Tugas yang Dikerjakan:
**a.** Jawablah pertanyaan berikut berdasarkan kutipan khutbah Jumat.
(i) Siapa calon Presiden Amerika yang disebut dalam teks?
(ii) Hanya karena apa jamaah bisa berkumpul di tempat yang mulia itu?
(iii) Gerakan apa yang sudah dikenal sebelum Donald Trump populer?
**b.** Ketik ulang bagian kutipan khutbah Jumat di antara "Jamaah shalat Jum’at yang dikasihi" dan "semakin terang-terangan menunjukkan kebenciannya terhadap Islam.", keduanya termasuk.
**c.** Kata apa yang tepat berada di depan setiap kemunculan kata "Islam" dalam kutipan khutbah Jumat? Tuliskan sesuai urutan kemunculannya.

Kutipan Teks:
- - -

Jamaah shalat Jum’at yang
dirahmati Allah.
Pada hari ini tidak ada alasan bagi kita untuk tidak mengucap syukur kepada Allah SwT. Hanya karena karunia-Nyalah kita bisa berkumpul dan di tempat yang mulia ini.
Jamaah shalat Jum’at yang dikasihi Allah
Saat ini sentimen anti Islam kembali marak di negeri-negeri non Muslim. Saat ini kita pasti mengenal Donald Trump, calon Presiden Amerika yang mendadak terkenal bukan karena prestasinya. Tapi karena secara terang-terangan menunjukkan kebenciannya terhadap Islam.
Sebelum Donald Trump populer kita juga telah mengenal gerakan Pegida. Perkumpulan pembenci Islam, yang juga semakin terang-terangan menunjukkan kebenciannya terhadap Islam.

- - -

Data yang Ditampilkan:
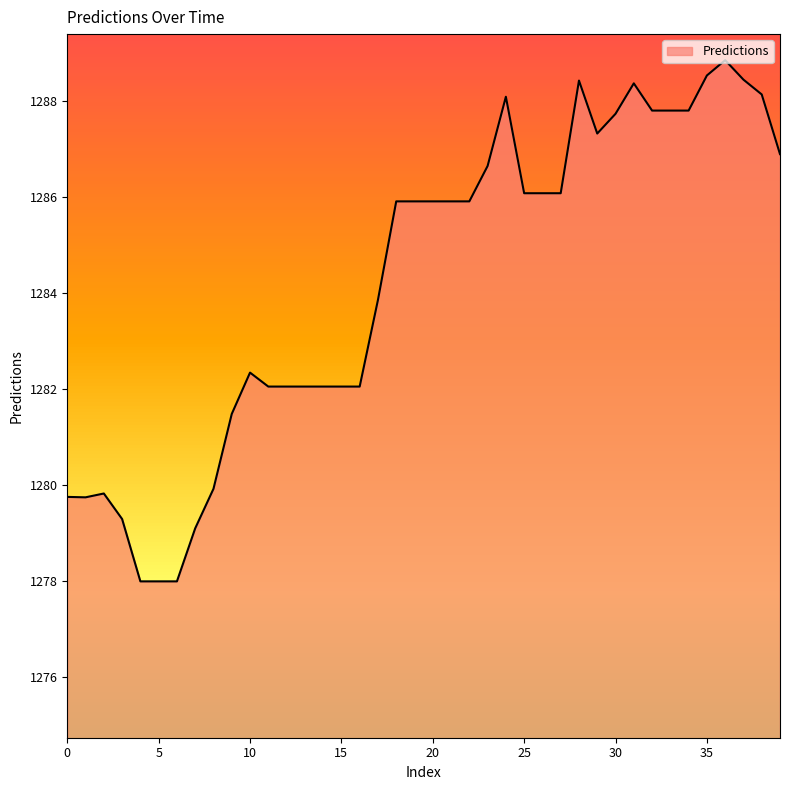

What is the maximum value shown in the chart?

1288.8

- - -

Hasil Latihan:
**a.**
(i) Donald Trump
(ii) Karunia Allah SwT
(iii) Pegida

**b.**
Jamaah shalat Jum’at yang dikasihi Allah
Saat ini sentimen anti Islam kembali marak di negeri-negeri non Muslim. Saat ini kita pasti mengenal Donald Trump, calon Presiden Amerika yang mendadak terkenal bukan karena prestasinya. Tapi karena secara terang-terangan menunjukkan kebenciannya terhadap Islam.
Sebelum Donald Trump populer kita juga telah mengenal gerakan Pegida. Perkumpulan pembenci Islam, yang juga semakin terang-terangan menunjukkan kebenciannya terhadap Islam.

**c.** anti, terhadap, pembenci, terhadap